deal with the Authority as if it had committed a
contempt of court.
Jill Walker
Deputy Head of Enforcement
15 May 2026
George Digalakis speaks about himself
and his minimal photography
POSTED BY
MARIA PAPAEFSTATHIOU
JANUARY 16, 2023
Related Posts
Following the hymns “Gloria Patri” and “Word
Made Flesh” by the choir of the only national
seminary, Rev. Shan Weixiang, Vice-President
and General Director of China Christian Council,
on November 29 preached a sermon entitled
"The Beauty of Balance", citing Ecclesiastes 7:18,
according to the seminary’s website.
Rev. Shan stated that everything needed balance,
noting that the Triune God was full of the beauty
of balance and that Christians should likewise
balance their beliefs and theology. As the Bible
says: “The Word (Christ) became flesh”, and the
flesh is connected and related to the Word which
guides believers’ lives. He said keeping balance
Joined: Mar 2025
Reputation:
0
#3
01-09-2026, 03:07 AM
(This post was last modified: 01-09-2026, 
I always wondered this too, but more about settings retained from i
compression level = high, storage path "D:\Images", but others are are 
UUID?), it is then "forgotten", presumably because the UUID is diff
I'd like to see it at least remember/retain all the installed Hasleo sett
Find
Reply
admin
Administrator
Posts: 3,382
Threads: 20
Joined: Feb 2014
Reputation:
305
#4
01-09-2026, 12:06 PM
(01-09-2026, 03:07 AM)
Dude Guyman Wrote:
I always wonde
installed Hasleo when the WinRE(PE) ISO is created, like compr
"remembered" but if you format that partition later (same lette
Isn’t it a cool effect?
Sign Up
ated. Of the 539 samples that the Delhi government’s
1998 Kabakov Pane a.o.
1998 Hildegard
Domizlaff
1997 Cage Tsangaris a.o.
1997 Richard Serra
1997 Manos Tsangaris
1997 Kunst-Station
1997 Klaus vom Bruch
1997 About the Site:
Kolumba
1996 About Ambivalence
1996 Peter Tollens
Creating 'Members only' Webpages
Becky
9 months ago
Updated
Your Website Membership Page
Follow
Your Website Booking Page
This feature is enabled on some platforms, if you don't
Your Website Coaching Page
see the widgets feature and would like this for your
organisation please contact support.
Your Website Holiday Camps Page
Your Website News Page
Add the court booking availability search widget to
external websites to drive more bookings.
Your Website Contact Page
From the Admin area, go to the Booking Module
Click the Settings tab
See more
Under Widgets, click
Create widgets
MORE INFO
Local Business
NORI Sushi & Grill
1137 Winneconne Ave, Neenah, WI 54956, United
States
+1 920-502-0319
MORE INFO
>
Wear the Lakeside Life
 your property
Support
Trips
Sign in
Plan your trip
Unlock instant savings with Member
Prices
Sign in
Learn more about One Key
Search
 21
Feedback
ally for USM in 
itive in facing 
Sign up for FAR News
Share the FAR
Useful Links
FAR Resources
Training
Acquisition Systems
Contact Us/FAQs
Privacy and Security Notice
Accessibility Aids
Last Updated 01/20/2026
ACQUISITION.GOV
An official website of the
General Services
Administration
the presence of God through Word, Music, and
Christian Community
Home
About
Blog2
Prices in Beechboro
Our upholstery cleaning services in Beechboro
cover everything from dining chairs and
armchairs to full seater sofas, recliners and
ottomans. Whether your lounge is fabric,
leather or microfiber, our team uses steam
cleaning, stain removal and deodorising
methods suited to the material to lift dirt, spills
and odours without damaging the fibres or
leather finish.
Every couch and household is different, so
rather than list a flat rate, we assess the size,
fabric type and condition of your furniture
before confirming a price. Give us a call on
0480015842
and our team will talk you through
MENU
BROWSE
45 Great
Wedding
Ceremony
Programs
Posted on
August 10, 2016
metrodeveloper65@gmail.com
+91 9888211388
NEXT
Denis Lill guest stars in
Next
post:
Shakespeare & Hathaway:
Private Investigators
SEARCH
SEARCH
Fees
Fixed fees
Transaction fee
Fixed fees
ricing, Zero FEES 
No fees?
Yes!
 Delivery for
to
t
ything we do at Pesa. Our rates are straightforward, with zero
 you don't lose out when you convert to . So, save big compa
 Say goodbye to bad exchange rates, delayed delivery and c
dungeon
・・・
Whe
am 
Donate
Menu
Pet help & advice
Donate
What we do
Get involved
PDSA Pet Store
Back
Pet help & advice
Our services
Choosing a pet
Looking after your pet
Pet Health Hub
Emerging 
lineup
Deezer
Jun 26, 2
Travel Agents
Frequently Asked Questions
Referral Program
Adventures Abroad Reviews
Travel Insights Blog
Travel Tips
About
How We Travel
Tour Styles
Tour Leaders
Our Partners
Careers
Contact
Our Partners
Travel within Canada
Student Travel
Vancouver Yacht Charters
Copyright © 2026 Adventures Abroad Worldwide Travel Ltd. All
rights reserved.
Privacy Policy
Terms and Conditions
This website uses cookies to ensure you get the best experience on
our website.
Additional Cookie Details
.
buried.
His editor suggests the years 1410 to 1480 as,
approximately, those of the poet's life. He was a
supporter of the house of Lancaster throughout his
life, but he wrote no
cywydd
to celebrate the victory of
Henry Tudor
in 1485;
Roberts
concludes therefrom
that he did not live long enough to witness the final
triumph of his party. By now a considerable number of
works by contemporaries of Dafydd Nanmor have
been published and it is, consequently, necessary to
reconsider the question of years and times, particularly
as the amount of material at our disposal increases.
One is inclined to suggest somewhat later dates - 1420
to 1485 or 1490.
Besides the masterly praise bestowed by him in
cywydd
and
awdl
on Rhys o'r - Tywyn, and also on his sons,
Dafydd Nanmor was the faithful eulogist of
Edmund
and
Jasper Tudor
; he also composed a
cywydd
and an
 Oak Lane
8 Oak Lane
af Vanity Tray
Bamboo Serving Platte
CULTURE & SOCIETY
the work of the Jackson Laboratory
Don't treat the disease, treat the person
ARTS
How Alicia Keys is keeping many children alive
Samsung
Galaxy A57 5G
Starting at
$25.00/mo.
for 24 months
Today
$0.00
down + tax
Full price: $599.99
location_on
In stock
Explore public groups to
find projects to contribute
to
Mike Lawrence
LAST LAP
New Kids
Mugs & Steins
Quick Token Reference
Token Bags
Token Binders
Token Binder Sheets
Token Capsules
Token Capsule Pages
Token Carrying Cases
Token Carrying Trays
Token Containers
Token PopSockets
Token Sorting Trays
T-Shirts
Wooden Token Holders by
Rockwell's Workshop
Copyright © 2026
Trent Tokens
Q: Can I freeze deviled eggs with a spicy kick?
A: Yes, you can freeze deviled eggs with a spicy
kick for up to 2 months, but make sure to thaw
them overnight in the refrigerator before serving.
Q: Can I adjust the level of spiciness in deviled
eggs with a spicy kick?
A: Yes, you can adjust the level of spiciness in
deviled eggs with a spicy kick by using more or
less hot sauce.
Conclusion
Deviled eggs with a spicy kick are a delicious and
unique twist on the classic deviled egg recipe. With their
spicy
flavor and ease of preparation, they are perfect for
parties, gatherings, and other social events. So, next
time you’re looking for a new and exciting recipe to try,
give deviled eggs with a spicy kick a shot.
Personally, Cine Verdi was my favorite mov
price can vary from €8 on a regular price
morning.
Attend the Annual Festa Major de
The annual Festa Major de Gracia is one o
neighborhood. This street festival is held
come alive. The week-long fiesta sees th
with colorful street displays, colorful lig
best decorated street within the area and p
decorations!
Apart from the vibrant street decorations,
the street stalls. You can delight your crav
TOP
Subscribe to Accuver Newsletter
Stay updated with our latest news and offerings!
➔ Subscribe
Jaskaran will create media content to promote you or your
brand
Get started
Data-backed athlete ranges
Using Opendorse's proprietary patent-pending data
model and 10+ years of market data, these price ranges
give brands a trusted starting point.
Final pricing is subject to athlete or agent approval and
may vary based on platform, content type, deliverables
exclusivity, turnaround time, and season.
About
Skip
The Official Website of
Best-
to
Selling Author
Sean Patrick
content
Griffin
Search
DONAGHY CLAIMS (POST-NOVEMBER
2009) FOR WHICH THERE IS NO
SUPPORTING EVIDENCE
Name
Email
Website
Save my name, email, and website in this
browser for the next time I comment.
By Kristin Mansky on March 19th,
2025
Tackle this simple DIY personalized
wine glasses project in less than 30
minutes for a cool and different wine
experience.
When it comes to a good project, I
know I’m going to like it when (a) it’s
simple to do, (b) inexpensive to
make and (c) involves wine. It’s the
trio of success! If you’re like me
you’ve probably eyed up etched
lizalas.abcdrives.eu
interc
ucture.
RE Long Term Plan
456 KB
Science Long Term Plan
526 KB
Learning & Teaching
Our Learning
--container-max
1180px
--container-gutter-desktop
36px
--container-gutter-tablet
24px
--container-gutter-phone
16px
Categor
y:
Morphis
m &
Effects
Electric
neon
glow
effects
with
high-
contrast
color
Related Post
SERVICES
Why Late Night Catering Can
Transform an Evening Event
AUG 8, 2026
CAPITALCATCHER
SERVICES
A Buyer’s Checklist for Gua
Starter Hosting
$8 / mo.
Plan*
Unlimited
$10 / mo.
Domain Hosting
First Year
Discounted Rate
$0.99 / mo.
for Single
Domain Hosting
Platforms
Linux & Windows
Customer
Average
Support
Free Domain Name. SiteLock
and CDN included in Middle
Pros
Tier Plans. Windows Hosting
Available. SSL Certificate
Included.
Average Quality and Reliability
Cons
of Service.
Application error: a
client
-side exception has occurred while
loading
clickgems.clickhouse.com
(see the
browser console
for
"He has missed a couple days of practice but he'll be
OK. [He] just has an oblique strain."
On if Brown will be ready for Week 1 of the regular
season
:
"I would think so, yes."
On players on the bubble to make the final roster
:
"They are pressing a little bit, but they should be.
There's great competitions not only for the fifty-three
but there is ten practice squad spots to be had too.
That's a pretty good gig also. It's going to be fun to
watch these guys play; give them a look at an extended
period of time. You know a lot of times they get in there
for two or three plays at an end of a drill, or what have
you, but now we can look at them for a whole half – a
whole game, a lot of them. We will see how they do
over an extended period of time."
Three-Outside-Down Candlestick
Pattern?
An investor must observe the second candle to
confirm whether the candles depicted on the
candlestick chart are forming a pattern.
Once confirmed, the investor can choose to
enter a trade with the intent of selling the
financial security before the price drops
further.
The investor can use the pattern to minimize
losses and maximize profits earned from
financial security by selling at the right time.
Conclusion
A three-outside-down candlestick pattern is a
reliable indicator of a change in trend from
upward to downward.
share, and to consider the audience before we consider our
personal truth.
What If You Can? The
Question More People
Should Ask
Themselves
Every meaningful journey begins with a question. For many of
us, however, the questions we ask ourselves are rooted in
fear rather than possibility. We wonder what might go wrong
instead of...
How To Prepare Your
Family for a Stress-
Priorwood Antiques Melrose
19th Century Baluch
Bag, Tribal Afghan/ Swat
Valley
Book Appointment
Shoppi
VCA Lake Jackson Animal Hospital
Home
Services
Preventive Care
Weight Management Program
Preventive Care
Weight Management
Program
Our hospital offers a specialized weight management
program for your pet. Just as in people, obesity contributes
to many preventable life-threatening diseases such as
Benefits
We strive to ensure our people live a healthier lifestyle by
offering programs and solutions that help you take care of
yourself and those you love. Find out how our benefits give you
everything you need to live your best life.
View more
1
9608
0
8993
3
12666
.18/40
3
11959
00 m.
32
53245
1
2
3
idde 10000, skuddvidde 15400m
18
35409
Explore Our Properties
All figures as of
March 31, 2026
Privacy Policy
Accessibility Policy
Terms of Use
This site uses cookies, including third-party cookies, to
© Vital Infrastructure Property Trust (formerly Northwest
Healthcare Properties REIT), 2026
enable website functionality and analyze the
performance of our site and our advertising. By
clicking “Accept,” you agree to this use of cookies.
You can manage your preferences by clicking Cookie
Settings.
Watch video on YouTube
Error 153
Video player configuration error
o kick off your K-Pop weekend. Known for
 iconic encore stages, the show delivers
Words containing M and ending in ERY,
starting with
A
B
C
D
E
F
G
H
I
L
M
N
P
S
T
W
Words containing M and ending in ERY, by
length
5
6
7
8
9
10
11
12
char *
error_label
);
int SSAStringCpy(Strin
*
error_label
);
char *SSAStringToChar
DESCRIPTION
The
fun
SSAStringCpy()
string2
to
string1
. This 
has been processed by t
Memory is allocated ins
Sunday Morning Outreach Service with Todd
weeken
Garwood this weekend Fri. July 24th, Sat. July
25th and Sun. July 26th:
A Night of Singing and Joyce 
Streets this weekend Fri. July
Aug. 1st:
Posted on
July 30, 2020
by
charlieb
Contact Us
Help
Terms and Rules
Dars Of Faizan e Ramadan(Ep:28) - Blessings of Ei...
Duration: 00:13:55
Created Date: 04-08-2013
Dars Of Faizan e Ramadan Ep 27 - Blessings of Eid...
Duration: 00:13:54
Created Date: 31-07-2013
+ + +
*Your assignment:* Copy the data from its start through the line containing "Related Posts", inclusive, reproducing each line without any change.

*Result below:*
deal with the Authority as if it had committed a
contempt of court.
Jill Walker
Deputy Head of Enforcement
15 May 2026
George Digalakis speaks about himself
and his minimal photography
POSTED BY
MARIA PAPAEFSTATHIOU
JANUARY 16, 2023
Related Posts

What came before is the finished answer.